Mix and Match
Another Delicious, Complicated Treat From The Charleston Group
After a few visits, Cinghiale, the newest adventure in dining from Tony Foreman and Cindy Wolf (Charleston, Pazo, Petit Louis), gets easier. There's much to absorb, including visual information and basic menu-operating procedure. It turns out to be easier than it looks at first. Still, Cinghiale might be the first restaurant in Baltimore designed for patrons who can pronounce its name, or at least try to--it's "cheen-GYAH-lay"--which, in Italian, is wild boar.
Cinghiale comprises two distinct spaces, the Enoteca, the mammoth and dazzling central wine bar, and the Osteria, the more subdued and formal dining rooms on the wings. Each space has its own menu and method of dining--grazing, basically, from a menu of appetizers, pastas, cured meats, salads, and sandwiches, in the Enoteca; and a three-course approach with plated entrées in the Osteria. A wrinkle: The Osteria's menu and course method are available to patrons in the Enoteca. This review deals with the Enoteca only, although, as will be seen, raids were made on the Osteria's menu.
Try this. Take in a late Saturday afternoon movie at the new theater and afterward walk over to Cinghiale. Sit at the Enoteca bar. Take in the Patrick Sutton-designed space, the terrazzo floor, the mahogany, the beveled glass. Order a glass of wine and a plate of assorted antipasti ($9 for one person, $15 for two), the composition of which, along with much of the menu, changes every night--we received cerignola olives roasted with rosemary and garlic, a small salad of baby octopus and thin slices of potato, and brined cauliflower. Or, better than that, order a plate of assorted cured meats ($12, $20), which are shaved very thinly and piled on the plate like rose petals. Then get a bowl of soup, absolutely the pasta e fagioli ($9), which here transcends its everyday origins with the addition of prosciutto, which tastes as if it's seasoned not only to the broth but to the pot it's cooked in.

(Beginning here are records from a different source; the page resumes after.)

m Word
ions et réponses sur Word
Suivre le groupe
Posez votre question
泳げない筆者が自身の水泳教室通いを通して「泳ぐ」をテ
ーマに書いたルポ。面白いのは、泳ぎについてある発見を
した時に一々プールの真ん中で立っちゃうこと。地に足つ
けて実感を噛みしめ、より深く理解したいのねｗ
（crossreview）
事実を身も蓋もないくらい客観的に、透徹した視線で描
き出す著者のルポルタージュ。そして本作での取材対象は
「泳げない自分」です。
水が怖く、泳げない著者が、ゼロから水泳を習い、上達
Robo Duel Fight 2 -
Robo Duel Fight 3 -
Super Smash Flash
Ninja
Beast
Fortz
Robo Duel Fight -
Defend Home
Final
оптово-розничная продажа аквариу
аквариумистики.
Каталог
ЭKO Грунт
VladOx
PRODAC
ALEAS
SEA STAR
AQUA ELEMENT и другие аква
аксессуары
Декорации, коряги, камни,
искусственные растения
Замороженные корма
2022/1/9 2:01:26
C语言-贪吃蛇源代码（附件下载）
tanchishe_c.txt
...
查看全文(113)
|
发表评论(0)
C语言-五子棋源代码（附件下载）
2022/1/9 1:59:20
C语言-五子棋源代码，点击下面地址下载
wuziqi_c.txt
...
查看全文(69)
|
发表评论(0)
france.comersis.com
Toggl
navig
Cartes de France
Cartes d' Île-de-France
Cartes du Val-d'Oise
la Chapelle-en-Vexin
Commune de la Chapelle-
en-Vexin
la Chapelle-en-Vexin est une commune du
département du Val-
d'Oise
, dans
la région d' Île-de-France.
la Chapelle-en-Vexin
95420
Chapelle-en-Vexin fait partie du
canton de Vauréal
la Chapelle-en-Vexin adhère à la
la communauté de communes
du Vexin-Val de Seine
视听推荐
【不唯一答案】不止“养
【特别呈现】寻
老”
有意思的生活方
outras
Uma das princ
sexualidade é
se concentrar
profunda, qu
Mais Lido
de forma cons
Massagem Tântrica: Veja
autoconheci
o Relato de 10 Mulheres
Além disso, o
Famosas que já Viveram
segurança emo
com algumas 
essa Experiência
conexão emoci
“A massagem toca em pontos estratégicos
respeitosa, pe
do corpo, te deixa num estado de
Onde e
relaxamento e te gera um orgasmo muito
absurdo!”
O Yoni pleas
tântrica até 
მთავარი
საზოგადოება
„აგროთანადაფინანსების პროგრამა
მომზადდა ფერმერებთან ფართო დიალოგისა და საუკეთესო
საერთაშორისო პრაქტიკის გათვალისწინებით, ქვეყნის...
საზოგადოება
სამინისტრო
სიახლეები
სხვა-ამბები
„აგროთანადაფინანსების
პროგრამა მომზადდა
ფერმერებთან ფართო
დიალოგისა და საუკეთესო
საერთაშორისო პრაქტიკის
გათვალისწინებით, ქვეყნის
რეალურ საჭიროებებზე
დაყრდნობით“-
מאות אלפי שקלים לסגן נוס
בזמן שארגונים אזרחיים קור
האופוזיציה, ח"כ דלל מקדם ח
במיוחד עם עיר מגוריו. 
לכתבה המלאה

Wonder about the space and what it's telling you. You could stay at the bar proper for hours. At any given time it is attended by three or four bartenders in white shirts and blue jeans, and you could continue ordering casually, partaking of a colorful fritto misto ($8), brown butter-fried zucchini and eggplant, a perfect thing, or a divine salad of balsamic-rimmed grilled treviso (a mild, more purple radicchio) with strips of tangy cow's milk bra duro ($11).
Still, amid the warm colors, there's a hardness about the room and its surfaces--the floor especially but also the wooden benches that form the booths--and it all feels deliberately formed, this brassiness, as though the invitation for the Enoteca is provisional: Stay, but not too long. Come, snack, leave--such is not a bad way to live, though. If I worked down there, I think that I'd drop in a few nights a week just for a glass of wine and a nibble. Some Piedmontese cheese, a mortadella and finocchiona sandwich on ciabbata ($11). Skip the flatbread sandwiches though, which have a free happy-hour feel about them.
If you can adjust to the room, which, without music playing, can feel lonesome or clattery, go for it. Make it an evening. The Osteria's menu, with its three-course system--antipasti, first, and second--jibes easily with the Enoteca menu, in that one person at a four-top can opt for it and not feel like the nut at the table. Even with the three-course approach, there are different options--à la carte, or a fixed price ($48, $70 with wine pairings). It's worth investigating; there are gorgeous things on the Osteria menu--a spit-roasted suckling pig nestled in savoy cabbage and pancetta ($29); a braised veal shoulder with cippolini, baby carrots, and white polenta ($31); a ragout of wild boar with gnocchi ($14, $27).
The more diversions you take, the better your improvisation, the more fun you'll have, and, true, the bill will climb. Because what started as a few olives ended up as a feast. Worry about all of that next year.